Segment Open

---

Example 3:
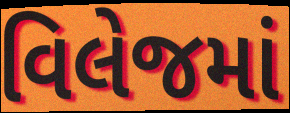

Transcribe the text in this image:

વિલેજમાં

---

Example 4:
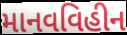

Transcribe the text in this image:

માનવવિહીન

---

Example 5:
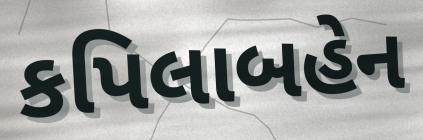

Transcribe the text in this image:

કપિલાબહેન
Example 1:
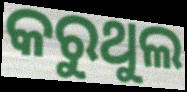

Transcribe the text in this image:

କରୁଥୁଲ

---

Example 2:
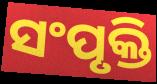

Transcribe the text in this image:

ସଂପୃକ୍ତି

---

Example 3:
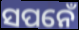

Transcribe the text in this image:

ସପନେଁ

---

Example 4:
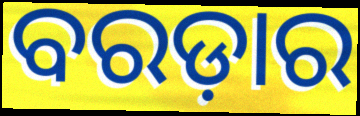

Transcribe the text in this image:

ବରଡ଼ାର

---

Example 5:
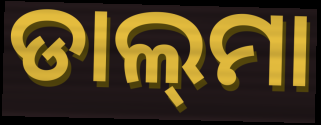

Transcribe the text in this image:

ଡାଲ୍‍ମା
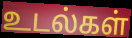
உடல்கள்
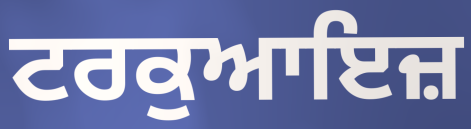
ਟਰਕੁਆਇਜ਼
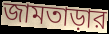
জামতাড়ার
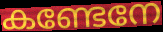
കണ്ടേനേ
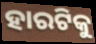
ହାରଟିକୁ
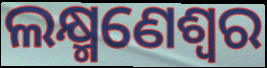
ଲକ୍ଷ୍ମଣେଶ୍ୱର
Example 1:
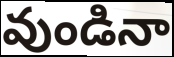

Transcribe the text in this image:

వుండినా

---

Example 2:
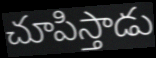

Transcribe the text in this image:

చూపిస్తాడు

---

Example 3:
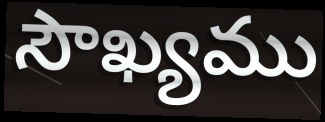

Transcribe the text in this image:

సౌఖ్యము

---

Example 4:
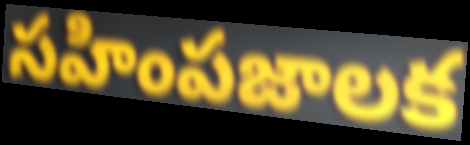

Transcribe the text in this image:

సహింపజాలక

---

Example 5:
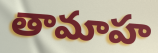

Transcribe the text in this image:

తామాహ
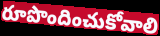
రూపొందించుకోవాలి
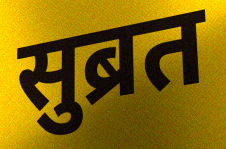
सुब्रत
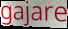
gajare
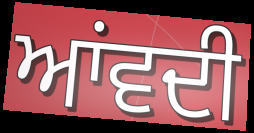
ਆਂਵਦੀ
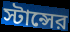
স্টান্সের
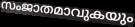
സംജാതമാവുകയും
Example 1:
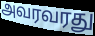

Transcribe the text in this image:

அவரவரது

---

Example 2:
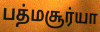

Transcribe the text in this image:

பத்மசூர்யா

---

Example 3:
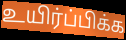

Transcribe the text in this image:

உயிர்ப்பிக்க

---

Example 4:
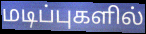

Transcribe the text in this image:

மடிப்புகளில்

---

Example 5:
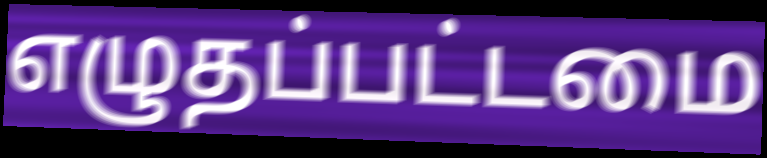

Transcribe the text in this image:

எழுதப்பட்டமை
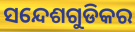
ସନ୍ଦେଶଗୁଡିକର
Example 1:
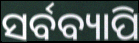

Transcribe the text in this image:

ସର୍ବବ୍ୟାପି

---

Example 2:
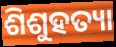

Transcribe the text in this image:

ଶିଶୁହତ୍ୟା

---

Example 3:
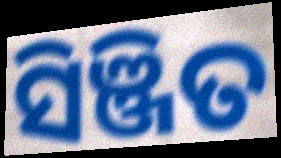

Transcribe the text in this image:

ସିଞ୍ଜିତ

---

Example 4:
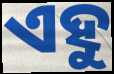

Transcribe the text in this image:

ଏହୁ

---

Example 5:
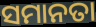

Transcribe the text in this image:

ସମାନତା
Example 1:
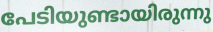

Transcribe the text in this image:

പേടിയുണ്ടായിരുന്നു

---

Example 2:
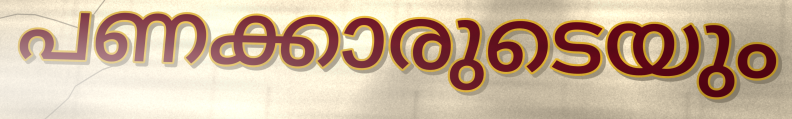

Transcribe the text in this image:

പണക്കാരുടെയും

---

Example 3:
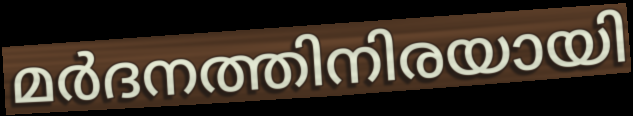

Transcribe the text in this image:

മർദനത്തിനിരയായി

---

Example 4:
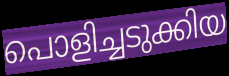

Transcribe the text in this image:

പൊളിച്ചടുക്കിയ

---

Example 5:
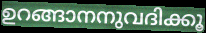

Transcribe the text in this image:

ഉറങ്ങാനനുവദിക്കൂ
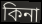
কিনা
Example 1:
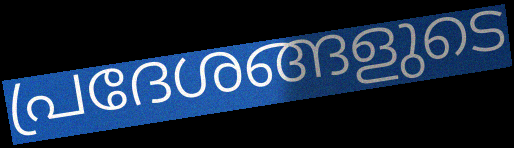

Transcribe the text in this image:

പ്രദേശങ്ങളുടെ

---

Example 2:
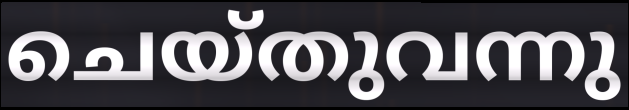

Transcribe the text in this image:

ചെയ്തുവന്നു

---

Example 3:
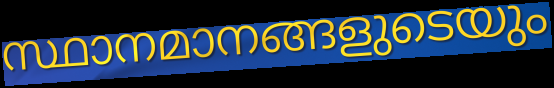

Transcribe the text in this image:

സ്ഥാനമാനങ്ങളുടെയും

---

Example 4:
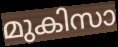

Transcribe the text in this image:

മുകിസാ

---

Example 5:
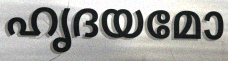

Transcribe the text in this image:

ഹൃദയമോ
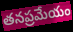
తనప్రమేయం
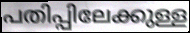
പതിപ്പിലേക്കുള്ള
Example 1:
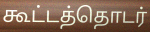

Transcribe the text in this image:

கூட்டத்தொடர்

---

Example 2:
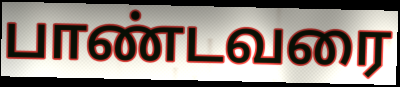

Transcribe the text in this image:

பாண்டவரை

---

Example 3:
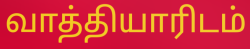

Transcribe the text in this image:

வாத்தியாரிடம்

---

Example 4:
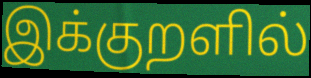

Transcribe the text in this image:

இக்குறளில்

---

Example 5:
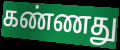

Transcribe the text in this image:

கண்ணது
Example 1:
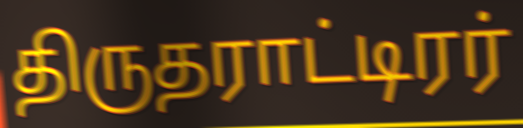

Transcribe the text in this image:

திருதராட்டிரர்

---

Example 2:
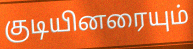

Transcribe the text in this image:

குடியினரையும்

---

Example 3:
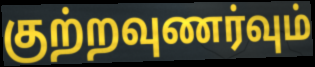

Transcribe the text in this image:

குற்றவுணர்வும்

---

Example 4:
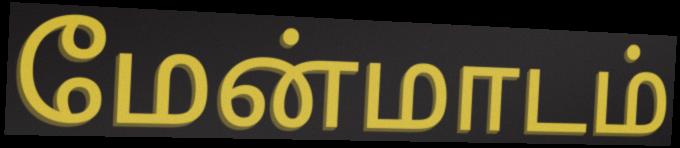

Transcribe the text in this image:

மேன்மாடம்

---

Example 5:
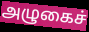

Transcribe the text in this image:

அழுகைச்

Segment Closed

WHAT THE TASK ASKS ::
Copy the records exactly as they appear, excluding images.

ANSWER TO THIS PROBLEM ::
---

Example 3:

Transcribe the text in this image:

વિલેજમાં

---

Example 4:

Transcribe the text in this image:

માનવવિહીન

---

Example 5:

Transcribe the text in this image:

કપિલાબહેન
Example 1:

Transcribe the text in this image:

କରୁଥୁଲ

---

Example 2:

Transcribe the text in this image:

ସଂପୃକ୍ତି

---

Example 3:

Transcribe the text in this image:

ସପନେଁ

---

Example 4:

Transcribe the text in this image:

ବରଡ଼ାର

---

Example 5:

Transcribe the text in this image:

ଡାଲ୍‍ମା
உடல்கள்
ਟਰਕੁਆਇਜ਼
জামতাড়ার
കണ്ടേനേ
ହାରଟିକୁ
ଲକ୍ଷ୍ମଣେଶ୍ୱର
Example 1:

Transcribe the text in this image:

వుండినా

---

Example 2:

Transcribe the text in this image:

చూపిస్తాడు

---

Example 3:

Transcribe the text in this image:

సౌఖ్యము

---

Example 4:

Transcribe the text in this image:

సహింపజాలక

---

Example 5:

Transcribe the text in this image:

తామాహ
రూపొందించుకోవాలి
सुब्रत
gajare
ਆਂਵਦੀ
স্টান্সের
സംജാതമാവുകയും
Example 1:

Transcribe the text in this image:

அவரவரது

---

Example 2:

Transcribe the text in this image:

பத்மசூர்யா

---

Example 3:

Transcribe the text in this image:

உயிர்ப்பிக்க

---

Example 4:

Transcribe the text in this image:

மடிப்புகளில்

---

Example 5:

Transcribe the text in this image:

எழுதப்பட்டமை
ସନ୍ଦେଶଗୁଡିକର
Example 1:

Transcribe the text in this image:

ସର୍ବବ୍ୟାପି

---

Example 2:

Transcribe the text in this image:

ଶିଶୁହତ୍ୟା

---

Example 3:

Transcribe the text in this image:

ସିଞ୍ଜିତ

---

Example 4:

Transcribe the text in this image:

ଏହୁ

---

Example 5:

Transcribe the text in this image:

ସମାନତା
Example 1:

Transcribe the text in this image:

പേടിയുണ്ടായിരുന്നു

---

Example 2:

Transcribe the text in this image:

പണക്കാരുടെയും

---

Example 3:

Transcribe the text in this image:

മർദനത്തിനിരയായി

---

Example 4:

Transcribe the text in this image:

പൊളിച്ചടുക്കിയ

---

Example 5:

Transcribe the text in this image:

ഉറങ്ങാനനുവദിക്കൂ
কিনা
Example 1:

Transcribe the text in this image:

പ്രദേശങ്ങളുടെ

---

Example 2:

Transcribe the text in this image:

ചെയ്തുവന്നു

---

Example 3:

Transcribe the text in this image:

സ്ഥാനമാനങ്ങളുടെയും

---

Example 4:

Transcribe the text in this image:

മുകിസാ

---

Example 5:

Transcribe the text in this image:

ഹൃദയമോ
తనప్రమేయం
പതിപ്പിലേക്കുള്ള
Example 1:

Transcribe the text in this image:

கூட்டத்தொடர்

---

Example 2:

Transcribe the text in this image:

பாண்டவரை

---

Example 3:

Transcribe the text in this image:

வாத்தியாரிடம்

---

Example 4:

Transcribe the text in this image:

இக்குறளில்

---

Example 5:

Transcribe the text in this image:

கண்ணது
Example 1:

Transcribe the text in this image:

திருதராட்டிரர்

---

Example 2:

Transcribe the text in this image:

குடியினரையும்

---

Example 3:

Transcribe the text in this image:

குற்றவுணர்வும்

---

Example 4:

Transcribe the text in this image:

மேன்மாடம்

---

Example 5:

Transcribe the text in this image:

அழுகைச்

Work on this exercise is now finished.